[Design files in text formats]
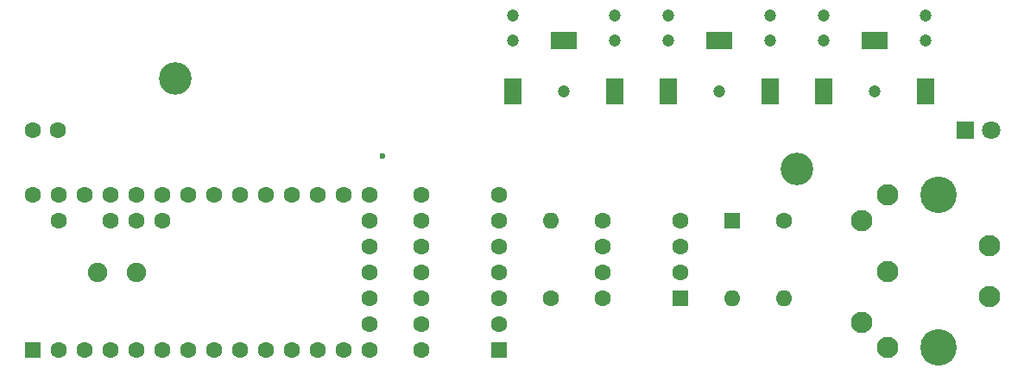
<source format=gbs>
%TF.GenerationSoftware,KiCad,Pcbnew,(5.1.8-0-10_14)*%
%TF.CreationDate,2020-12-14T15:32:48+01:00*%
%TF.ProjectId,FlexMAFD,466c6578-4d41-4464-942e-6b696361645f,rev?*%
%TF.SameCoordinates,Original*%
%TF.FileFunction,Soldermask,Bot*%
%TF.FilePolarity,Negative*%
%FSLAX46Y46*%
G04 Gerber Fmt 4.6, Leading zero omitted, Abs format (unit mm)*
G04 Created by KiCad (PCBNEW (5.1.8-0-10_14)) date 2020-12-14 15:32:48*
%MOMM*%
%LPD*%
G01*
G04 APERTURE LIST*
%ADD10C,1.600000*%
%ADD11R,1.800000X2.500000*%
%ADD12R,2.500000X1.800000*%
%ADD13C,1.200000*%
%ADD14R,1.600000X1.600000*%
%ADD15O,1.600000X1.600000*%
%ADD16R,1.800000X1.800000*%
%ADD17C,1.800000*%
%ADD18C,2.100000*%
%ADD19C,3.585000*%
%ADD20C,1.900000*%
%ADD21C,3.200000*%
%ADD22C,0.600000*%
G04 APERTURE END LIST*
D10*
%TO.C,C1*%
X29210000Y-59690000D03*
X31710000Y-59690000D03*
%TD*%
D11*
%TO.C,CON1*%
X86280000Y-55880000D03*
X76280000Y-55880000D03*
D12*
X81280000Y-50880000D03*
D13*
X81280000Y-55880000D03*
X86280000Y-50880000D03*
X86280000Y-48380000D03*
X76280000Y-50880000D03*
X76280000Y-48380000D03*
%TD*%
%TO.C,CON2*%
X91520000Y-48380000D03*
X91520000Y-50880000D03*
X101520000Y-48380000D03*
X101520000Y-50880000D03*
X96520000Y-55880000D03*
D12*
X96520000Y-50880000D03*
D11*
X91520000Y-55880000D03*
X101520000Y-55880000D03*
%TD*%
%TO.C,CON3*%
X116760000Y-55880000D03*
X106760000Y-55880000D03*
D12*
X111760000Y-50880000D03*
D13*
X111760000Y-55880000D03*
X116760000Y-50880000D03*
X116760000Y-48380000D03*
X106760000Y-50880000D03*
X106760000Y-48380000D03*
%TD*%
D14*
%TO.C,D1*%
X97790000Y-68580000D03*
D15*
X97790000Y-76200000D03*
%TD*%
D16*
%TO.C,D2*%
X120650000Y-59690000D03*
D17*
X123190000Y-59690000D03*
%TD*%
D18*
%TO.C,J1*%
X113030000Y-66040000D03*
X113030000Y-73545000D03*
X113030000Y-81050000D03*
X110540000Y-68540000D03*
X110540000Y-78550000D03*
X123040000Y-71045000D03*
X123040000Y-76045000D03*
D19*
X118040000Y-66040000D03*
X118040000Y-81050000D03*
%TD*%
D10*
%TO.C,R1*%
X102870000Y-68580000D03*
D15*
X102870000Y-76200000D03*
%TD*%
%TO.C,R2*%
X80010000Y-68580000D03*
D10*
X80010000Y-76200000D03*
%TD*%
D14*
%TO.C,U1*%
X92710000Y-76200000D03*
D10*
X92710000Y-73660000D03*
X92710000Y-71120000D03*
X92710000Y-68580000D03*
X85090000Y-68580000D03*
X85090000Y-71120000D03*
X85090000Y-73660000D03*
X85090000Y-76200000D03*
%TD*%
%TO.C,U2*%
X62230000Y-73660000D03*
X62230000Y-71120000D03*
X62230000Y-68580000D03*
X62230000Y-66040000D03*
X62230000Y-76200000D03*
X62230000Y-78740000D03*
X62230000Y-81280000D03*
X59690000Y-66040000D03*
X57150000Y-66040000D03*
X54610000Y-66040000D03*
X52070000Y-66040000D03*
X49530000Y-66040000D03*
X46990000Y-66040000D03*
X44450000Y-66040000D03*
X41910000Y-66040000D03*
X39370000Y-66040000D03*
X36830000Y-66040000D03*
X34290000Y-66040000D03*
X31750000Y-66040000D03*
X29210000Y-66040000D03*
X31750000Y-68580000D03*
X36830000Y-68580000D03*
X39370000Y-68580000D03*
X41910000Y-68580000D03*
X59690000Y-81280000D03*
X57150000Y-81280000D03*
X54610000Y-81280000D03*
X52070000Y-81280000D03*
X49530000Y-81280000D03*
X46990000Y-81280000D03*
X44450000Y-81280000D03*
X41910000Y-81280000D03*
X39370000Y-81280000D03*
X36830000Y-81280000D03*
X34290000Y-81280000D03*
X31750000Y-81280000D03*
D14*
X29210000Y-81280000D03*
D20*
X39370000Y-73660000D03*
X35560000Y-73660000D03*
%TD*%
D14*
%TO.C,U3*%
X74930000Y-81280000D03*
D10*
X74930000Y-78740000D03*
X74930000Y-76200000D03*
X74930000Y-73660000D03*
X74930000Y-71120000D03*
X74930000Y-68580000D03*
X74930000Y-66040000D03*
X67310000Y-66040000D03*
X67310000Y-68580000D03*
X67310000Y-71120000D03*
X67310000Y-73660000D03*
X67310000Y-76200000D03*
X67310000Y-78740000D03*
X67310000Y-81280000D03*
%TD*%
D21*
%TO.C,REF\u002A\u002A*%
X104140000Y-63500000D03*
%TD*%
%TO.C,REF\u002A\u002A*%
X43180000Y-54610000D03*
%TD*%
D22*
X63500000Y-62230000D03*
M02*

</source>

To-do item: Your response must restate every record above exactly, with each picture omitted.

Written solution:
<source format=gbs>
%TF.GenerationSoftware,KiCad,Pcbnew,(5.1.8-0-10_14)*%
%TF.CreationDate,2020-12-14T15:32:48+01:00*%
%TF.ProjectId,FlexMAFD,466c6578-4d41-4464-942e-6b696361645f,rev?*%
%TF.SameCoordinates,Original*%
%TF.FileFunction,Soldermask,Bot*%
%TF.FilePolarity,Negative*%
%FSLAX46Y46*%
G04 Gerber Fmt 4.6, Leading zero omitted, Abs format (unit mm)*
G04 Created by KiCad (PCBNEW (5.1.8-0-10_14)) date 2020-12-14 15:32:48*
%MOMM*%
%LPD*%
G01*
G04 APERTURE LIST*
%ADD10C,1.600000*%
%ADD11R,1.800000X2.500000*%
%ADD12R,2.500000X1.800000*%
%ADD13C,1.200000*%
%ADD14R,1.600000X1.600000*%
%ADD15O,1.600000X1.600000*%
%ADD16R,1.800000X1.800000*%
%ADD17C,1.800000*%
%ADD18C,2.100000*%
%ADD19C,3.585000*%
%ADD20C,1.900000*%
%ADD21C,3.200000*%
%ADD22C,0.600000*%
G04 APERTURE END LIST*
D10*
%TO.C,C1*%
X29210000Y-59690000D03*
X31710000Y-59690000D03*
%TD*%
D11*
%TO.C,CON1*%
X86280000Y-55880000D03*
X76280000Y-55880000D03*
D12*
X81280000Y-50880000D03*
D13*
X81280000Y-55880000D03*
X86280000Y-50880000D03*
X86280000Y-48380000D03*
X76280000Y-50880000D03*
X76280000Y-48380000D03*
%TD*%
%TO.C,CON2*%
X91520000Y-48380000D03*
X91520000Y-50880000D03*
X101520000Y-48380000D03*
X101520000Y-50880000D03*
X96520000Y-55880000D03*
D12*
X96520000Y-50880000D03*
D11*
X91520000Y-55880000D03*
X101520000Y-55880000D03*
%TD*%
%TO.C,CON3*%
X116760000Y-55880000D03*
X106760000Y-55880000D03*
D12*
X111760000Y-50880000D03*
D13*
X111760000Y-55880000D03*
X116760000Y-50880000D03*
X116760000Y-48380000D03*
X106760000Y-50880000D03*
X106760000Y-48380000D03*
%TD*%
D14*
%TO.C,D1*%
X97790000Y-68580000D03*
D15*
X97790000Y-76200000D03*
%TD*%
D16*
%TO.C,D2*%
X120650000Y-59690000D03*
D17*
X123190000Y-59690000D03*
%TD*%
D18*
%TO.C,J1*%
X113030000Y-66040000D03*
X113030000Y-73545000D03*
X113030000Y-81050000D03*
X110540000Y-68540000D03*
X110540000Y-78550000D03*
X123040000Y-71045000D03*
X123040000Y-76045000D03*
D19*
X118040000Y-66040000D03*
X118040000Y-81050000D03*
%TD*%
D10*
%TO.C,R1*%
X102870000Y-68580000D03*
D15*
X102870000Y-76200000D03*
%TD*%
%TO.C,R2*%
X80010000Y-68580000D03*
D10*
X80010000Y-76200000D03*
%TD*%
D14*
%TO.C,U1*%
X92710000Y-76200000D03*
D10*
X92710000Y-73660000D03*
X92710000Y-71120000D03*
X92710000Y-68580000D03*
X85090000Y-68580000D03*
X85090000Y-71120000D03*
X85090000Y-73660000D03*
X85090000Y-76200000D03*
%TD*%
%TO.C,U2*%
X62230000Y-73660000D03*
X62230000Y-71120000D03*
X62230000Y-68580000D03*
X62230000Y-66040000D03*
X62230000Y-76200000D03*
X62230000Y-78740000D03*
X62230000Y-81280000D03*
X59690000Y-66040000D03*
X57150000Y-66040000D03*
X54610000Y-66040000D03*
X52070000Y-66040000D03*
X49530000Y-66040000D03*
X46990000Y-66040000D03*
X44450000Y-66040000D03*
X41910000Y-66040000D03*
X39370000Y-66040000D03*
X36830000Y-66040000D03*
X34290000Y-66040000D03*
X31750000Y-66040000D03*
X29210000Y-66040000D03*
X31750000Y-68580000D03*
X36830000Y-68580000D03*
X39370000Y-68580000D03*
X41910000Y-68580000D03*
X59690000Y-81280000D03*
X57150000Y-81280000D03*
X54610000Y-81280000D03*
X52070000Y-81280000D03*
X49530000Y-81280000D03*
X46990000Y-81280000D03*
X44450000Y-81280000D03*
X41910000Y-81280000D03*
X39370000Y-81280000D03*
X36830000Y-81280000D03*
X34290000Y-81280000D03*
X31750000Y-81280000D03*
D14*
X29210000Y-81280000D03*
D20*
X39370000Y-73660000D03*
X35560000Y-73660000D03*
%TD*%
D14*
%TO.C,U3*%
X74930000Y-81280000D03*
D10*
X74930000Y-78740000D03*
X74930000Y-76200000D03*
X74930000Y-73660000D03*
X74930000Y-71120000D03*
X74930000Y-68580000D03*
X74930000Y-66040000D03*
X67310000Y-66040000D03*
X67310000Y-68580000D03*
X67310000Y-71120000D03*
X67310000Y-73660000D03*
X67310000Y-76200000D03*
X67310000Y-78740000D03*
X67310000Y-81280000D03*
%TD*%
D21*
%TO.C,REF\u002A\u002A*%
X104140000Y-63500000D03*
%TD*%
%TO.C,REF\u002A\u002A*%
X43180000Y-54610000D03*
%TD*%
D22*
X63500000Y-62230000D03*
M02*

</source>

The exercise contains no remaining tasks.